# Cutting a polarized conductor in half

by Artel
Tags: conductor, cutting, polarized
 P: 6 If you have a bar conductor that's moving perpendicular to a magnetic field, the magnetic force would bring all the electrons to one side of the conductor, leaving one end positive and the other end negative. If you cut the conductor in half while it is moving, will one end be positively charged and the other end be negatively charged?
 Mentor P: 9,636 The magnetic force does not bring all electrons to one side - actually, the imbalance will be extremely small for realistic setups.
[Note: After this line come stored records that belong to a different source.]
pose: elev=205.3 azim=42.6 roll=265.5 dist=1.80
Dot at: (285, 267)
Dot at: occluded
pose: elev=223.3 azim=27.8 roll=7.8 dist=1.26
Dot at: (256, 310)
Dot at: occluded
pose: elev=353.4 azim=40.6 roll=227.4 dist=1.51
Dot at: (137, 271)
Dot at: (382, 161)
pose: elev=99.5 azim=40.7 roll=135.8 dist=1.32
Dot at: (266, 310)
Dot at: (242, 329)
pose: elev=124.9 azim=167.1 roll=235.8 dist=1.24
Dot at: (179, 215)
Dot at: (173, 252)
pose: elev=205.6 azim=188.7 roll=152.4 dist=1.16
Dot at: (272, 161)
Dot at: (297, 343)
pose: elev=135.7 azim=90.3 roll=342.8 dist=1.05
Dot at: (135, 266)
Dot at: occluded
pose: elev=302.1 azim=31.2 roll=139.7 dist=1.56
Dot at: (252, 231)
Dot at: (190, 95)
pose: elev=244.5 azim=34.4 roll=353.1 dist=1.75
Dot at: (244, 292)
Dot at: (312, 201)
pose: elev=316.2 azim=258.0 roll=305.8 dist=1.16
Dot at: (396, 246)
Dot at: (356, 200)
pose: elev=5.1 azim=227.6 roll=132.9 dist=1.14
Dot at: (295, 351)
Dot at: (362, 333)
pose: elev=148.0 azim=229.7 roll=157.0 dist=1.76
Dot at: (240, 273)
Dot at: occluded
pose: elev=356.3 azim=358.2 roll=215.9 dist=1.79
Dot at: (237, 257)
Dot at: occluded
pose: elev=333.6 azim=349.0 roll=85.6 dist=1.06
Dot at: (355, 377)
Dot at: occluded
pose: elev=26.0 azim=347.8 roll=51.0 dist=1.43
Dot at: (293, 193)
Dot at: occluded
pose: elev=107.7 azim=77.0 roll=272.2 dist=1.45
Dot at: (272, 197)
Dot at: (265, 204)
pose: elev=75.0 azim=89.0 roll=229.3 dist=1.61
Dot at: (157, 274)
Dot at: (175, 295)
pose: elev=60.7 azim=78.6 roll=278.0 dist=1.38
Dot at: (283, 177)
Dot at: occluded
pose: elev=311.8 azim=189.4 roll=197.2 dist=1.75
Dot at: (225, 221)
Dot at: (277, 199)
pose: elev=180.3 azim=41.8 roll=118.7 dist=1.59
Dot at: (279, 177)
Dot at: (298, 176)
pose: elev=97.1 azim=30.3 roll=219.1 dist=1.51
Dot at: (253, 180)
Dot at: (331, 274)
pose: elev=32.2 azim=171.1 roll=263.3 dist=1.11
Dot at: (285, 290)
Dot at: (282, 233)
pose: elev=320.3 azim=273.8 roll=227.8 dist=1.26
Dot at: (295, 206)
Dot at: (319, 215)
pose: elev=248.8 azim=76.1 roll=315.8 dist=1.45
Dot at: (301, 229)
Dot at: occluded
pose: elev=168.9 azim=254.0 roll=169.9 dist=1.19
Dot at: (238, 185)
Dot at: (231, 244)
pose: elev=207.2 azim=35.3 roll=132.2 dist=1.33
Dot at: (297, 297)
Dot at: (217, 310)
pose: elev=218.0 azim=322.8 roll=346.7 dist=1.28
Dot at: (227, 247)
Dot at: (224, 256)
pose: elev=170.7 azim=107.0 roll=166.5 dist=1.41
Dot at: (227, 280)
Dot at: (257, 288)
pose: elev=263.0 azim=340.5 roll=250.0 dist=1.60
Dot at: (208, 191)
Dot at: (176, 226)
If you cut the conductor, the parts will be charged afterwards, right.
 PF Patron HW Helper Sci Advisor Thanks P: 25,517 let's look at it the other way round … suppose you start with two bars aligned in a field, so that each bar has 10 electrons at the left end and 10 "holes" at the right end now gradually bring the two bars together … as they get closer, more electrons from the right bar will be attracted to the left end of the right bar (that's what would happen if the left bar was an insulator with a positive charge at the right end, in a zero field ) (to put it another way: the voltage that should be across the two bars is entirely across the gap between them: as the distance decreases, the capacitance increases, so the charge must increase! … hmm, why doesn't it become infinite? ) just before they touch, there will be 20 electrons at the left end of the right bar (and 20 "holes" at the right end of the right bar), and 20 "holes" at the right end of the left bar (and 20 electrons at the left end of the left bar) when they touch, the 20 electrons and "holes" in the middle will join up, and disappear, leaving only 20 electrons at the left end and 20 "holes" at the right end (of the complete bar)! have i got that right?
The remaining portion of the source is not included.